(TASK DETAILS) Say how many lines in the listing below contain the word "DUBAI". Give the number alone.

═════ DATA LISTING ═════

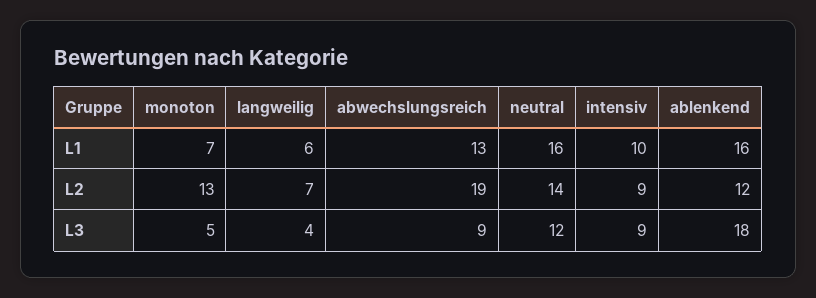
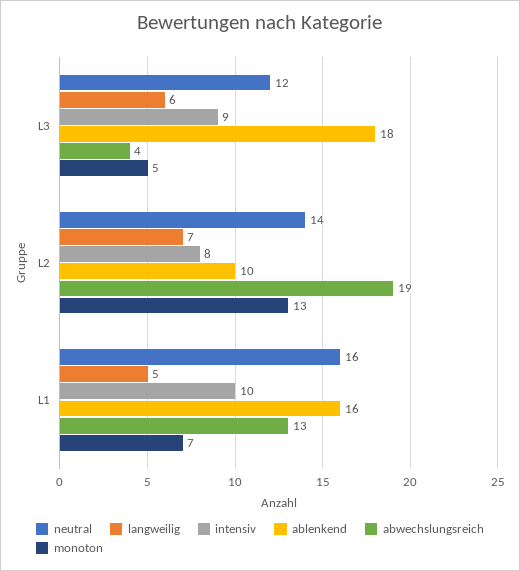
  {
    "monoton": {
      "L1": 7,
      "L2": 13,
      "L3": 5
    },
    "langweilig": {
-     "L1": 6,
+     "L1": 5,
      "L2": 7,
-     "L3": 4
+     "L3": 6
    },
    "abwechslungsreich": {
      "L1": 13,
      "L2": 19,
-     "L3": 9
+     "L3": 4
    },
    "neutral": {
      "L1": 16,
      "L2": 14,
      "L3": 12
    },
    "intensiv": {
      "L1": 10,
-     "L2": 9,
+     "L2": 8,
      "L3": 9
    },
    "ablenkend": {
      "L1": 16,
-     "L2": 12,
+     "L2": 10,
      "L3": 18
    }
  }

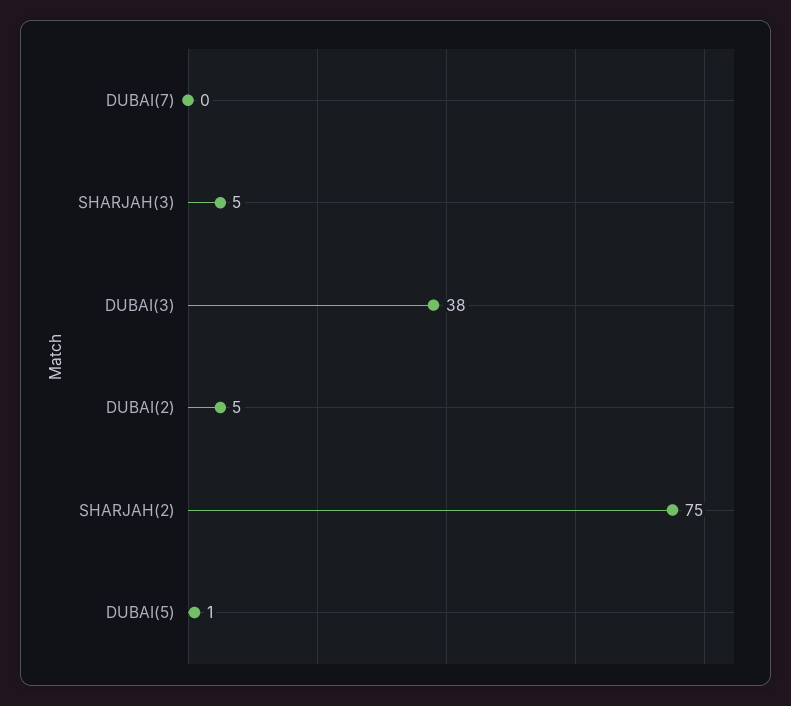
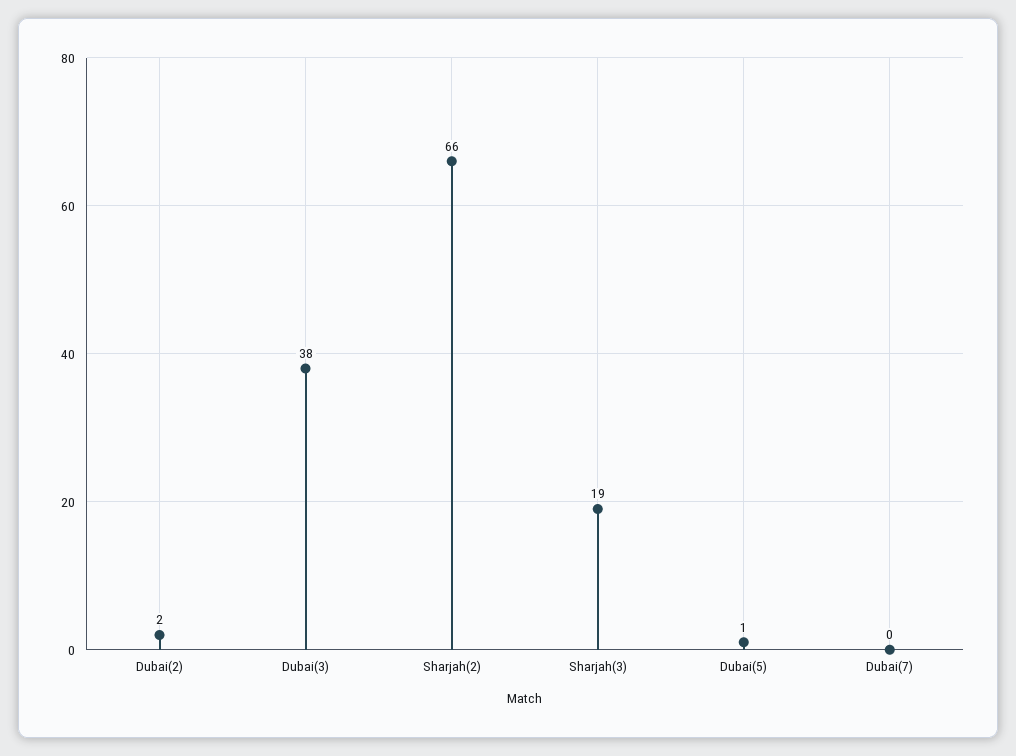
  {
    "DUBAI(7)": 0,
-   "SHARJAH(3)": 5,
+   "SHARJAH(3)": 19,
    "DUBAI(3)": 38,
-   "DUBAI(2)": 5,
+   "DUBAI(2)": 2,
-   "SHARJAH(2)": 75,
+   "SHARJAH(2)": 66,
    "DUBAI(5)": 1
  }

═════

(OUTPUT FOR THIS TASK) 5